*Your goal*
Identify and pull out each line of the entries in which "người" occurs.

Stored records
__________

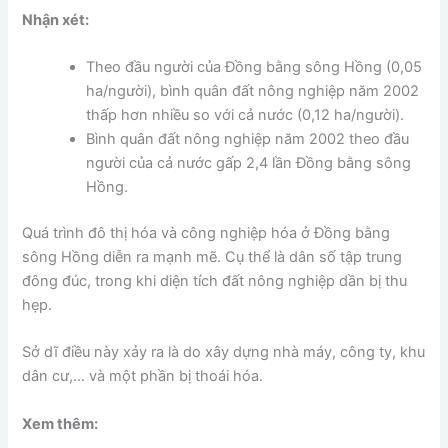
Nhận xét:
Theo đầu người của Đồng bằng sông Hồng (0,05
ha/người), bình quân đất nông nghiệp năm 2002
thấp hơn nhiều so với cả nước (0,12 ha/người).
Bình quân đất nông nghiệp năm 2002 theo đầu
người của cả nước gấp 2,4 lần Đồng bằng sông
Hồng.
Quá trình đô thị hóa và công nghiệp hóa ở Đồng bằng
sông Hồng diễn ra mạnh mẽ. Cụ thể là dân số tập trung
đông đúc, trong khi diện tích đất nông nghiệp dần bị thu
hẹp.
Sở dĩ điều này xảy ra là do xây dựng nhà máy, công ty, khu
dân cư,… và một phần bị thoái hóa.
Xem thêm:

__________

*Result of the task*
Theo đầu người của Đồng bằng sông Hồng (0,05
ha/người), bình quân đất nông nghiệp năm 2002
thấp hơn nhiều so với cả nước (0,12 ha/người).
người của cả nước gấp 2,4 lần Đồng bằng sông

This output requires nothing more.